→ WORK ORDER
The full listing below is to be written out exactly.

EXTRACTED RECORDS below:

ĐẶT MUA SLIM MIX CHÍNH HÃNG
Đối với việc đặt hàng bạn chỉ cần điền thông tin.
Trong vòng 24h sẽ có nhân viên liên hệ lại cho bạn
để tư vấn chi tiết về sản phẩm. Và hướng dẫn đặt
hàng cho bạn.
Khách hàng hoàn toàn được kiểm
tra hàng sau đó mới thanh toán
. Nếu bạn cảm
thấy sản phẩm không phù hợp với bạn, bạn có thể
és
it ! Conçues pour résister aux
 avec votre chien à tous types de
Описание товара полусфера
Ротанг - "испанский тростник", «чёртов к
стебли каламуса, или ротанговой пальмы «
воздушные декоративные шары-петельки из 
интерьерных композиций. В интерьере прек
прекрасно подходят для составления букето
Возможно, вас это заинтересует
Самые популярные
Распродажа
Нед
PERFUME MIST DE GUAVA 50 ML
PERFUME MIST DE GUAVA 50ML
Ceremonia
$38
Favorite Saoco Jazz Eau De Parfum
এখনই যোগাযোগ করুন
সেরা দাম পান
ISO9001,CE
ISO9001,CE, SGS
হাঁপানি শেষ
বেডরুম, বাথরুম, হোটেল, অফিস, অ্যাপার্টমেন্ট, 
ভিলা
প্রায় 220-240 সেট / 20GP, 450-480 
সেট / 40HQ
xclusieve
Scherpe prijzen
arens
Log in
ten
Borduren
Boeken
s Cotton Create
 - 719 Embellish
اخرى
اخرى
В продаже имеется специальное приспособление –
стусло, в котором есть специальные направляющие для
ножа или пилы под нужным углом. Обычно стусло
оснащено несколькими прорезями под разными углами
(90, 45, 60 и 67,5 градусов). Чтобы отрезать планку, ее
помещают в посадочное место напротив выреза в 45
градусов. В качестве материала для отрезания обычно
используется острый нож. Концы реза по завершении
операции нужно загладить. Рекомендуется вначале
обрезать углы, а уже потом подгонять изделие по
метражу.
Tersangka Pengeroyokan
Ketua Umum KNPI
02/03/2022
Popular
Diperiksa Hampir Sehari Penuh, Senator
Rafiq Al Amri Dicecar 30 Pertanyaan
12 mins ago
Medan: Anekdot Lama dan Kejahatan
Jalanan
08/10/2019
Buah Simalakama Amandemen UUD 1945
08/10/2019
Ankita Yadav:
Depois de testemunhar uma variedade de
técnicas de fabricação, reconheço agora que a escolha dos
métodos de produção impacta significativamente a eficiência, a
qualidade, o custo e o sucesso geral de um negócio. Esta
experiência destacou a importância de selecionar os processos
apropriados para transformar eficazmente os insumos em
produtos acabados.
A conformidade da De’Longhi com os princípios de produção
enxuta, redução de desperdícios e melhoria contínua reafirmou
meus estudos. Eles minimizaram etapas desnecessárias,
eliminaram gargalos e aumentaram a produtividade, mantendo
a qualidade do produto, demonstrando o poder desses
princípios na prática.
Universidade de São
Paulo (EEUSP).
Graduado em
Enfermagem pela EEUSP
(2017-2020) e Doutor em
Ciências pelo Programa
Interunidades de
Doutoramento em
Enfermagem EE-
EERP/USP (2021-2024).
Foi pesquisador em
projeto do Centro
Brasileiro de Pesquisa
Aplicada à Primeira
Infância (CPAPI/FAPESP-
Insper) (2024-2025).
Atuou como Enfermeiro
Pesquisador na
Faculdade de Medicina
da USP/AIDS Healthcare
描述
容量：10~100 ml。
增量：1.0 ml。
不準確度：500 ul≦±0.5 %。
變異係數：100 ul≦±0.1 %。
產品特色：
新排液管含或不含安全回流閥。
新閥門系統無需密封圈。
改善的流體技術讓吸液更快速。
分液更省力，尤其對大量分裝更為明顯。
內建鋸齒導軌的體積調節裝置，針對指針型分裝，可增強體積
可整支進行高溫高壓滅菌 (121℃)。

End of EXTRACTED RECORDS.

→ EXERCISE ANSWER
ĐẶT MUA SLIM MIX CHÍNH HÃNG
Đối với việc đặt hàng bạn chỉ cần điền thông tin.
Trong vòng 24h sẽ có nhân viên liên hệ lại cho bạn
để tư vấn chi tiết về sản phẩm. Và hướng dẫn đặt
hàng cho bạn.
Khách hàng hoàn toàn được kiểm
tra hàng sau đó mới thanh toán
. Nếu bạn cảm
thấy sản phẩm không phù hợp với bạn, bạn có thể
és
it ! Conçues pour résister aux
 avec votre chien à tous types de
Описание товара полусфера
Ротанг - "испанский тростник", «чёртов к
стебли каламуса, или ротанговой пальмы «
воздушные декоративные шары-петельки из 
интерьерных композиций. В интерьере прек
прекрасно подходят для составления букето
Возможно, вас это заинтересует
Самые популярные
Распродажа
Нед
PERFUME MIST DE GUAVA 50 ML
PERFUME MIST DE GUAVA 50ML
Ceremonia
$38
Favorite Saoco Jazz Eau De Parfum
এখনই যোগাযোগ করুন
সেরা দাম পান
ISO9001,CE
ISO9001,CE, SGS
হাঁপানি শেষ
বেডরুম, বাথরুম, হোটেল, অফিস, অ্যাপার্টমেন্ট, 
ভিলা
প্রায় 220-240 সেট / 20GP, 450-480 
সেট / 40HQ
xclusieve
Scherpe prijzen
arens
Log in
ten
Borduren
Boeken
s Cotton Create
 - 719 Embellish
اخرى
اخرى
В продаже имеется специальное приспособление –
стусло, в котором есть специальные направляющие для
ножа или пилы под нужным углом. Обычно стусло
оснащено несколькими прорезями под разными углами
(90, 45, 60 и 67,5 градусов). Чтобы отрезать планку, ее
помещают в посадочное место напротив выреза в 45
градусов. В качестве материала для отрезания обычно
используется острый нож. Концы реза по завершении
операции нужно загладить. Рекомендуется вначале
обрезать углы, а уже потом подгонять изделие по
метражу.
Tersangka Pengeroyokan
Ketua Umum KNPI
02/03/2022
Popular
Diperiksa Hampir Sehari Penuh, Senator
Rafiq Al Amri Dicecar 30 Pertanyaan
12 mins ago
Medan: Anekdot Lama dan Kejahatan
Jalanan
08/10/2019
Buah Simalakama Amandemen UUD 1945
08/10/2019
Ankita Yadav:
Depois de testemunhar uma variedade de
técnicas de fabricação, reconheço agora que a escolha dos
métodos de produção impacta significativamente a eficiência, a
qualidade, o custo e o sucesso geral de um negócio. Esta
experiência destacou a importância de selecionar os processos
apropriados para transformar eficazmente os insumos em
produtos acabados.
A conformidade da De’Longhi com os princípios de produção
enxuta, redução de desperdícios e melhoria contínua reafirmou
meus estudos. Eles minimizaram etapas desnecessárias,
eliminaram gargalos e aumentaram a produtividade, mantendo
a qualidade do produto, demonstrando o poder desses
princípios na prática.
Universidade de São
Paulo (EEUSP).
Graduado em
Enfermagem pela EEUSP
(2017-2020) e Doutor em
Ciências pelo Programa
Interunidades de
Doutoramento em
Enfermagem EE-
EERP/USP (2021-2024).
Foi pesquisador em
projeto do Centro
Brasileiro de Pesquisa
Aplicada à Primeira
Infância (CPAPI/FAPESP-
Insper) (2024-2025).
Atuou como Enfermeiro
Pesquisador na
Faculdade de Medicina
da USP/AIDS Healthcare
描述
容量：10~100 ml。
增量：1.0 ml。
不準確度：500 ul≦±0.5 %。
變異係數：100 ul≦±0.1 %。
產品特色：
新排液管含或不含安全回流閥。
新閥門系統無需密封圈。
改善的流體技術讓吸液更快速。
分液更省力，尤其對大量分裝更為明顯。
內建鋸齒導軌的體積調節裝置，針對指針型分裝，可增強體積
可整支進行高溫高壓滅菌 (121℃)。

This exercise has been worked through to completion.